Talvez o pior de tudo é a alegação de que a “deficiência moral, profissional e cívica” dos professores consistiria em um “óbice para a educação de qualidade”! Renitentemente, o documento verde-oliva trata os docentes brasileiros como inimigos da nação. Como professor, confesso que é indescritível a indignação com passagens tão abomináveis, que nos satanizam abertamente! Os professores como algozes do “desenvolvimento” da nação, refratários à garantia da moralidade requerida pela sociedade. Era só o que faltava. Um verdadeiro acinte!
Isso tudo é afirmado pelo aludido projeto reacionário em um país cujo empresariado paga um dos piores salários mínimos do mundo – sendo menos do que a metade da média mundial, de acordo com dados da Organização Internacional do Trabalho (média global de cerca de 490 dólares por mês e no Brasil em torno de 210 dólares/mês). Um salário de fome, que traduz a intensa superexploração do trabalho no país, cuja classe trabalhadora, em sua maioria, mal é percebida como potencial mercado consumidor. Uma das burguesias mais lesivas ao próprio país, imorais e desumanas do planeta! Obviamente, a relação é estreita entre os autores do documento e os interesses estratégicos dessa lumpemburguesia.

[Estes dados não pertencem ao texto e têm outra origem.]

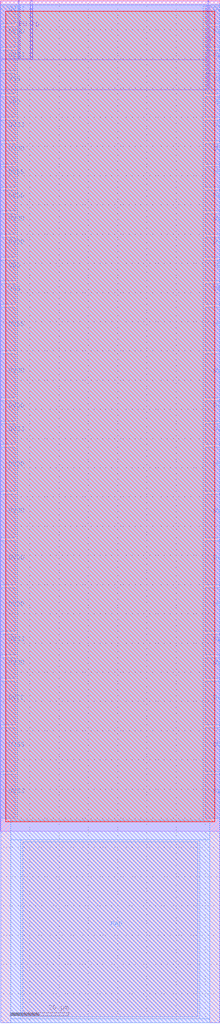
<source format=lef>
VERSION 5.7 ;
  NOWIREEXTENSIONATPIN ON ;
  DIVIDERCHAR "/" ;
  BUSBITCHARS "[]" ;
MACRO gf180mcu_ocd_io__in_s
  CLASS PAD INPUT ;
  FOREIGN gf180mcu_ocd_io__in_s ;
  ORIGIN 0.000 0.000 ;
  SIZE 75.000 BY 350.000 ;
  SYMMETRY X Y R90 ;
  SITE GF_IO_Site ;
  PIN DVDD
    ANTENNAGATEAREA 3.360000 ;
    ANTENNADIFFAREA 3422.235107 ;
    PORT
      LAYER Metal4 ;
        RECT 0.000 182.000 5.000 197.000 ;
    END
    PORT
      LAYER Metal4 ;
        RECT 0.000 214.000 5.000 229.000 ;
    END
    PORT
      LAYER Metal4 ;
        RECT 0.000 334.000 5.000 341.000 ;
    END
    PORT
      LAYER Metal4 ;
        RECT 0.000 294.000 5.000 301.000 ;
    END
    PORT
      LAYER Metal4 ;
        RECT 0.000 278.000 5.000 285.000 ;
    END
    PORT
      LAYER Metal4 ;
        RECT 0.000 270.000 5.000 277.000 ;
    END
    PORT
      LAYER Metal4 ;
        RECT 0.000 262.000 5.000 269.000 ;
    END
    PORT
      LAYER Metal4 ;
        RECT 0.000 206.000 5.000 213.000 ;
    END
    PORT
      LAYER Metal4 ;
        RECT 0.000 118.000 5.000 125.000 ;
    END
    PORT
      LAYER Metal4 ;
        RECT 0.000 134.000 5.000 149.000 ;
    END
    PORT
      LAYER Metal4 ;
        RECT 0.000 150.000 5.000 165.000 ;
    END
    PORT
      LAYER Metal4 ;
        RECT 0.000 166.000 5.000 181.000 ;
    END
    PORT
      LAYER Metal4 ;
        RECT 70.000 182.000 75.000 197.000 ;
    END
    PORT
      LAYER Metal4 ;
        RECT 70.000 214.000 75.000 229.000 ;
    END
    PORT
      LAYER Metal4 ;
        RECT 70.000 334.000 75.000 341.000 ;
    END
    PORT
      LAYER Metal4 ;
        RECT 70.000 294.000 75.000 301.000 ;
    END
    PORT
      LAYER Metal4 ;
        RECT 70.000 278.000 75.000 285.000 ;
    END
    PORT
      LAYER Metal4 ;
        RECT 70.000 270.000 75.000 277.000 ;
    END
    PORT
      LAYER Metal4 ;
        RECT 70.000 262.000 75.000 269.000 ;
    END
    PORT
      LAYER Metal4 ;
        RECT 70.000 206.000 75.000 213.000 ;
    END
    PORT
      LAYER Metal4 ;
        RECT 70.000 118.000 75.000 125.000 ;
    END
    PORT
      LAYER Metal4 ;
        RECT 70.000 134.000 75.000 149.000 ;
    END
    PORT
      LAYER Metal4 ;
        RECT 70.000 150.000 75.000 165.000 ;
    END
    PORT
      LAYER Metal4 ;
        RECT 70.000 166.000 75.000 181.000 ;
    END
  END DVDD
  PIN DVSS
    ANTENNAGATEAREA 3.360000 ;
    ANTENNADIFFAREA 2855.983887 ;
    PORT
      LAYER Metal4 ;
        RECT 0.000 86.000 5.000 101.000 ;
    END
    PORT
      LAYER Metal4 ;
        RECT 0.000 70.000 5.000 85.000 ;
    END
    PORT
      LAYER Metal4 ;
        RECT 0.000 230.000 5.000 245.000 ;
    END
    PORT
      LAYER Metal4 ;
        RECT 0.000 198.000 5.000 205.000 ;
    END
    PORT
      LAYER Metal4 ;
        RECT 0.000 102.000 5.000 117.000 ;
    END
    PORT
      LAYER Metal4 ;
        RECT 0.000 126.000 5.000 133.000 ;
    END
    PORT
      LAYER Metal4 ;
        RECT 0.000 286.000 5.000 293.000 ;
    END
    PORT
      LAYER Metal4 ;
        RECT 0.000 302.000 5.000 309.000 ;
    END
    PORT
      LAYER Metal4 ;
        RECT 0.000 326.000 5.000 333.000 ;
    END
    PORT
      LAYER Metal4 ;
        RECT 0.000 342.000 5.000 348.390 ;
    END
    PORT
      LAYER Metal4 ;
        RECT 70.000 86.000 75.000 101.000 ;
    END
    PORT
      LAYER Metal4 ;
        RECT 70.000 70.000 75.000 85.000 ;
    END
    PORT
      LAYER Metal4 ;
        RECT 70.000 230.000 75.000 245.000 ;
    END
    PORT
      LAYER Metal4 ;
        RECT 70.000 198.000 75.000 205.000 ;
    END
    PORT
      LAYER Metal4 ;
        RECT 70.000 102.000 75.000 117.000 ;
    END
    PORT
      LAYER Metal4 ;
        RECT 70.000 126.000 75.000 133.000 ;
    END
    PORT
      LAYER Metal4 ;
        RECT 70.000 286.000 75.000 293.000 ;
    END
    PORT
      LAYER Metal4 ;
        RECT 70.000 302.000 75.000 309.000 ;
    END
    PORT
      LAYER Metal4 ;
        RECT 70.000 326.000 75.000 333.000 ;
    END
    PORT
      LAYER Metal4 ;
        RECT 70.000 342.000 75.000 348.390 ;
    END
  END DVSS
  PIN PAD
    ANTENNADIFFAREA 258.720001 ;
    PORT
      LAYER Metal4 ;
        RECT 7.500 2.000 67.500 62.000 ;
    END
  END PAD
  PIN PD
    ANTENNAGATEAREA 1.512000 ;
    ANTENNADIFFAREA 1.000000 ;
    PORT
      LAYER Metal2 ;
        RECT 10.330 329.950 10.710 349.850 ;
    END
  END PD
  PIN PU
    ANTENNAGATEAREA 1.008000 ;
    ANTENNADIFFAREA 1.795000 ;
    PORT
      LAYER Metal2 ;
        RECT 5.965 330.270 6.345 349.850 ;
    END
  END PU
  PIN VDD
    USE POWER ;
    PORT
      LAYER Metal4 ;
        RECT 0.000 254.000 5.000 261.000 ;
    END
    PORT
      LAYER Metal4 ;
        RECT 0.000 310.000 5.000 317.000 ;
    END
    PORT
      LAYER Metal4 ;
        RECT 70.000 254.000 75.000 261.000 ;
    END
    PORT
      LAYER Metal4 ;
        RECT 70.000 310.000 75.000 317.000 ;
    END
  END VDD
  PIN VSS
    USE GROUND ;
    PORT
      LAYER Metal4 ;
        RECT 0.000 318.000 5.000 325.000 ;
    END
    PORT
      LAYER Metal4 ;
        RECT 0.000 246.000 5.000 253.000 ;
    END
    PORT
      LAYER Metal4 ;
        RECT 70.000 318.000 75.000 325.000 ;
    END
    PORT
      LAYER Metal4 ;
        RECT 70.000 246.000 75.000 253.000 ;
    END
  END VSS
  PIN Y
    ANTENNADIFFAREA 3.240000 ;
    PORT
      LAYER Metal2 ;
        RECT 70.860 319.750 71.240 349.850 ;
    END
  END Y
  OBS
      LAYER Nwell ;
        RECT 1.630 68.745 73.195 346.385 ;
      LAYER Metal1 ;
        RECT -0.160 65.540 75.160 349.785 ;
      LAYER Metal2 ;
        RECT 0.000 329.970 5.665 348.650 ;
        RECT 6.645 329.970 10.030 348.650 ;
        RECT 0.000 329.650 10.030 329.970 ;
        RECT 11.010 329.650 70.560 348.650 ;
        RECT 0.000 319.450 70.560 329.650 ;
        RECT 71.540 319.450 75.000 348.650 ;
        RECT 0.000 0.000 75.000 319.450 ;
      LAYER Metal3 ;
        RECT 0.000 0.000 75.000 348.390 ;
      LAYER Metal4 ;
        RECT 5.600 69.400 69.400 348.390 ;
        RECT 3.500 62.600 71.500 69.400 ;
        RECT 3.500 1.400 6.900 62.600 ;
        RECT 68.100 1.400 71.500 62.600 ;
        RECT 3.500 0.000 71.500 1.400 ;
  END
END gf180mcu_ocd_io__in_s
END LIBRARY


</source>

Igualmente, trata-se de uma torpe avaliação sobre os professores, que a duras penas levam o seu ganha-pão para casa que, enfrentando uma miríade de limites, esforçam-se por estimular o aprendizado das crianças e jovens, submetidos ainda a um grande desprestígio profissional.

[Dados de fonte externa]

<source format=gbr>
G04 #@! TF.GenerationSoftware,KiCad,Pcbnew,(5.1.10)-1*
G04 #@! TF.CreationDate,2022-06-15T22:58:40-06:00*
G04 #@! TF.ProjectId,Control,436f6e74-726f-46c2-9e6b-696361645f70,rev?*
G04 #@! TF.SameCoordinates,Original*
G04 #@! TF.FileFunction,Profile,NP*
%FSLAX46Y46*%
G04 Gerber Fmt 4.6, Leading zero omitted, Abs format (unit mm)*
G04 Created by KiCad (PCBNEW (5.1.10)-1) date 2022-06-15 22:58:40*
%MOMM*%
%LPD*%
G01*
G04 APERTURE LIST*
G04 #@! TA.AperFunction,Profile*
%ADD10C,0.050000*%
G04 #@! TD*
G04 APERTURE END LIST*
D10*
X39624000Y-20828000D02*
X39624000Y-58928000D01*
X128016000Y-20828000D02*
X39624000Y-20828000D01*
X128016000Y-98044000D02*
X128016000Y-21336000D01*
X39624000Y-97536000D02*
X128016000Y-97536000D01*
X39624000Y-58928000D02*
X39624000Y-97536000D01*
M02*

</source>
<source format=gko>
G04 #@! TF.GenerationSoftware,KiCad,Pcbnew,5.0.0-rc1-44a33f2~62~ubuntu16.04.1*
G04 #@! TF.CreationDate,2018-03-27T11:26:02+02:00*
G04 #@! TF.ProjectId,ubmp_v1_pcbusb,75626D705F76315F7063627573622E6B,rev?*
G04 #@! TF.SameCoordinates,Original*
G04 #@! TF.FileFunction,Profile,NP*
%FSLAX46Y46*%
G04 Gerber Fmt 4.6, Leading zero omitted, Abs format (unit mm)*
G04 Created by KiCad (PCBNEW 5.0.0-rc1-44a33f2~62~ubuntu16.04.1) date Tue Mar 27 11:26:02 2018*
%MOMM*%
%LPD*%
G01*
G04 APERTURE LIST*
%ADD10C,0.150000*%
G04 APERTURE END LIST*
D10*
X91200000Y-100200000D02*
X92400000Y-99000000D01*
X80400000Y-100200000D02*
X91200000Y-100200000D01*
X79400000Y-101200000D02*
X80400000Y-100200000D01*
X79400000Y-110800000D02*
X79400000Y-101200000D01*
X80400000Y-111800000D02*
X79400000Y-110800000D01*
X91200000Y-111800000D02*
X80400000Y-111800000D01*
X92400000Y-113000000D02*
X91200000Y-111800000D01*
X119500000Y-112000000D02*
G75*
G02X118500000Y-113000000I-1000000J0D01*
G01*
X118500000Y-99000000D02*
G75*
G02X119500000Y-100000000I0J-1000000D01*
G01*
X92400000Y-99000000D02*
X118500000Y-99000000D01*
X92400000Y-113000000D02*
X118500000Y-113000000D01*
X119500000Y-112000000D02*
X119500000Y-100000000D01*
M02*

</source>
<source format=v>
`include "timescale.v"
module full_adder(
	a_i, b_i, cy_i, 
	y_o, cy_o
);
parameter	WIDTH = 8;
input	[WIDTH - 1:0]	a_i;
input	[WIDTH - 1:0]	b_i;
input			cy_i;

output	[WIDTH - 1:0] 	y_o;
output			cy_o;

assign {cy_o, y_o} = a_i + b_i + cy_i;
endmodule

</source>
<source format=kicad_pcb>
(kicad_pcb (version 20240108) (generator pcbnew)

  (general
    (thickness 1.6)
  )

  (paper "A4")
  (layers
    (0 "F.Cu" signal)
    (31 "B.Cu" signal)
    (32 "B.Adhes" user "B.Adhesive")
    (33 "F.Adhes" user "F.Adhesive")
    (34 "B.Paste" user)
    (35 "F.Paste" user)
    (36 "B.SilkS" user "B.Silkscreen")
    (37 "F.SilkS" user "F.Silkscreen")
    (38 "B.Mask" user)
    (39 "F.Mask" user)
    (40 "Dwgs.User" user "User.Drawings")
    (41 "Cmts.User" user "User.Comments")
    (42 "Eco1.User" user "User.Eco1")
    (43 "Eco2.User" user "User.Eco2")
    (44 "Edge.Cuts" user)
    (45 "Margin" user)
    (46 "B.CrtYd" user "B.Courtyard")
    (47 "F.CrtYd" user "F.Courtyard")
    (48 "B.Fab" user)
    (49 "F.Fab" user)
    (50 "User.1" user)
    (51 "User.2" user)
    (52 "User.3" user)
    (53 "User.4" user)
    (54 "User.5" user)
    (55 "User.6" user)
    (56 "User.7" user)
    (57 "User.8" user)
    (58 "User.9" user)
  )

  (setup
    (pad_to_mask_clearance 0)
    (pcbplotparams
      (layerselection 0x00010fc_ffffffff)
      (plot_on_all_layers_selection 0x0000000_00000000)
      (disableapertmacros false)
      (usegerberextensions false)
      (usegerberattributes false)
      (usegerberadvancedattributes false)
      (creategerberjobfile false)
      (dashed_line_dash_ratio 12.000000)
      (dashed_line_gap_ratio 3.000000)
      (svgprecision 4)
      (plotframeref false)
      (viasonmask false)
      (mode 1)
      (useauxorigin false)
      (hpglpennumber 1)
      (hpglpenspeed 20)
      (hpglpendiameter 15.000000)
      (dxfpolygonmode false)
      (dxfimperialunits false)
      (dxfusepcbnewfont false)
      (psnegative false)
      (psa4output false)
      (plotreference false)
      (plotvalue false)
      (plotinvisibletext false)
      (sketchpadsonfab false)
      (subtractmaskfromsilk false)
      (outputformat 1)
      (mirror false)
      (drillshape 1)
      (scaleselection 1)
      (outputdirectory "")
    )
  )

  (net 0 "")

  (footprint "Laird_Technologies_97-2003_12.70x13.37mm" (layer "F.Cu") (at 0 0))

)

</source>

Ademais, corresponde a uma canalha demonização feita em um país cujas frações das polícias militares, da Justiça, das Forças Armadas e das oligarquias políticas, entre outras camadas da sociedade civil e do Estado, são, de forma contumaz, personagens do noticiário cotidiano a respeito de inúmeras práticas criminosas, antiéticas e corruptas, tais como: violação dos direitos humanos, exercício de abusos de autoridade, desvio de dinheiro público para fins privados abjetos, definição de gastos públicos perdulários e ostentatórios em suas repartições de trabalho, tráfico negocista com o interesse coletivo, cobertura oferecida a bandidos do colarinho branco e outros, atuação em organizações criminosas como as milícias etc. Alguma nota crítica no documento? Necas de pitibiriba. Por motivos óbvios. São todos segmentos das sociedades política e civil que integram o atual bloco de poder.

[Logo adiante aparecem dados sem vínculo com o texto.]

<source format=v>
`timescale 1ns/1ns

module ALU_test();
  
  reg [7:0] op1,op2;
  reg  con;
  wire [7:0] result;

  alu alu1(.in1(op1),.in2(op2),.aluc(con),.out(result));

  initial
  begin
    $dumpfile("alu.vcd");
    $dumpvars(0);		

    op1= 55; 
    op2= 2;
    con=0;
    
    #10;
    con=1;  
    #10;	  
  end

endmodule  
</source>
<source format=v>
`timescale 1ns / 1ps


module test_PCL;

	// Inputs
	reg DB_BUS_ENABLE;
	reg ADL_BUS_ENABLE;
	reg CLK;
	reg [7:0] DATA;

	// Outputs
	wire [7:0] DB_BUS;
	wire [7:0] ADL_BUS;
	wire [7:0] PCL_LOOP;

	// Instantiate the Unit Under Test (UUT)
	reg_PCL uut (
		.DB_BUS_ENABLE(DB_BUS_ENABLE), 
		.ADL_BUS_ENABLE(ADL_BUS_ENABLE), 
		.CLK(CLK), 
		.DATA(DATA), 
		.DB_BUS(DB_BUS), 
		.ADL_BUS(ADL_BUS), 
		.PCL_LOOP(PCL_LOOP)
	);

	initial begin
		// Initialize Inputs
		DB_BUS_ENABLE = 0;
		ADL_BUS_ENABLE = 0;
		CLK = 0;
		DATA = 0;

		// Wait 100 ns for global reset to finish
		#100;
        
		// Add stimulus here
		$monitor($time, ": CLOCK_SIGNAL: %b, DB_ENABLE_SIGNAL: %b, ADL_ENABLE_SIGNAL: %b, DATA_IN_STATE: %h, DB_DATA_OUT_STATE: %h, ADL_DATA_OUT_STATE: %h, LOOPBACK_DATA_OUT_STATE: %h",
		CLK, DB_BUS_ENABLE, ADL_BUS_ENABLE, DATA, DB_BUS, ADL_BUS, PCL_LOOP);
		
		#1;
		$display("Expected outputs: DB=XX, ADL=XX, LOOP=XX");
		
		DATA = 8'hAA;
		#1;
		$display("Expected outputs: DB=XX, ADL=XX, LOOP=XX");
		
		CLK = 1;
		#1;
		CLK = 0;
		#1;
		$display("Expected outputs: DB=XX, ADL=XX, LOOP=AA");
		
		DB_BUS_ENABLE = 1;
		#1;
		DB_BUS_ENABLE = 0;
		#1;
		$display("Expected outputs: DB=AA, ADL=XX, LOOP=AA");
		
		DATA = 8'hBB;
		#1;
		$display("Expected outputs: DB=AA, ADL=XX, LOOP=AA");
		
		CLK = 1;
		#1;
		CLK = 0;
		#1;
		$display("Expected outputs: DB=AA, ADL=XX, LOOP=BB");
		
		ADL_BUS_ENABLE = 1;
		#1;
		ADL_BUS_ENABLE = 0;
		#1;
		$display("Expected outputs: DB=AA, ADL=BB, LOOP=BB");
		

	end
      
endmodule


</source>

Esse rascunho de quinta categoria preparado por militares, um projeto absolutamente antinacional e lesivo aos interesses populares, na verdade, pretende submeter o orçamento público exclusivamente aos ganhos do grande capital doméstico e internacional, às aspirações da banca financeira, assim como aos projetos e anseios de uma milicada que enxerga no Povo Brasileiro somente um objeto de exploração e financiamento da máquina pública, sem direito a nada. O Povo visto como burro de carga para satisfazer as aspirações militares por poder. Um Estado tirânico e militarizado do capital.
Roberto Bitencourt da Silva – historiador e cientista político.